By July 14, 2017Uncategorized

This is day eleven, or maybe twelve, or thirteen? We have lost track. With the sun circling endlessly, and our moves–or non-moves, rather–dictated by the tides, what constitutes day or night doesn’t actually matter. What does is that we have been working hard to eke out each kilometer. In all of this time, we have had only one day where we have been able to paddle, and that day was against a headwind.

Nares Strait is filled with ice. It is like a super highway of ice leaving the Arctic. From the shore we can see it blasting past us, going south, the direction in which we want and need to go. Imagine the pull of water going down the drain, a giant slushy of small and large floes, meadow sized and boulder sized, impossible to paddle though, impossible to walk upon.

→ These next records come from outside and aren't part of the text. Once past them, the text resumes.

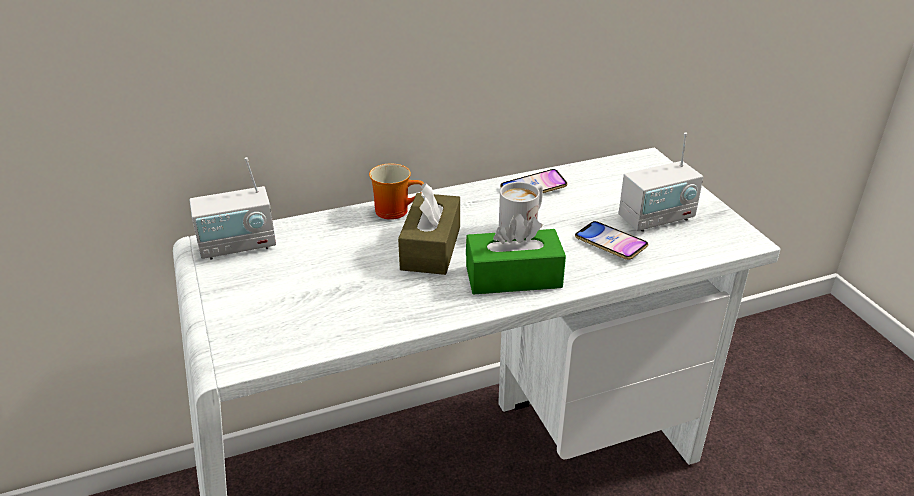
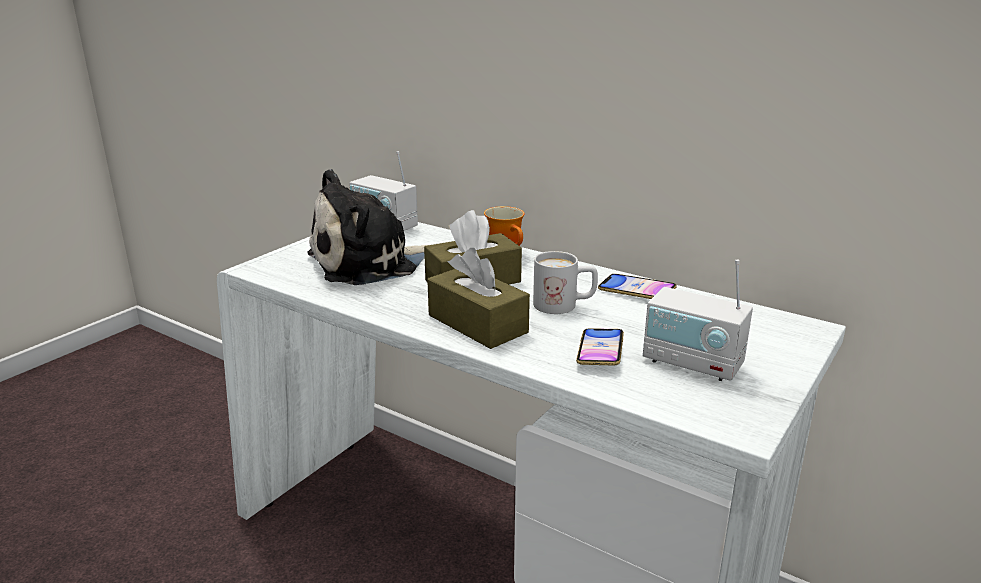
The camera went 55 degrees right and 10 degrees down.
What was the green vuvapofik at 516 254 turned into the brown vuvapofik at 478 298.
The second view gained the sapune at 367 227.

Conditions here are different than Steve has ever seen before. In the past, paddling here has been possible because the floes leaving the Arctic have been big. What we have seen is ice like rubble. At this point in time, the only possible way forward is to half paddle, half drag our kayaks along the ice foot–that ring of ice left on the shore after a winter of rising tides repeatedly freeze, kind of making a ‘ring around the tub’ of ice. Anywhere, but right next to shore, is not safe.

Yesterday we dragged our kayaks along this ice foot at low tide. It did not work out. We won’t try low tide again. The ice foot was half melted, lots of rocks. We made some progress, but at the expense of our bodies and our boats. You could see bits of shredded red plastic coming off the bottom of our rugged custom kayaks. Eventually, we gave up and grabbed what we needed and walked the last few kilometers to the river delta to camp. While the wind came up, once again, we set up camp, and waited out the latest gale, before heading back to retrieve our boats at high tide. That walk is a story in itself.

So here we are, at this wide windswept river delta, camped near tent rings, one thousand years old, left here by people from the Dorset culture. The sun is out, the wind is at a tolerable level. When we set out on this journey, we had hoped to make it 300 miles south to Alexandra Fiord. Now, I just hope that we can make it 40 miles in the next three weeks to Carl Ritter, where a Twin Otter could come to pick us up. Our isolation is palpable. When the wind picks up, and the sun is behind the mountains, it is cold, and I feel really far away. It is so incredibly beautiful, stark. It is not easy witnessing change on a geologic scale.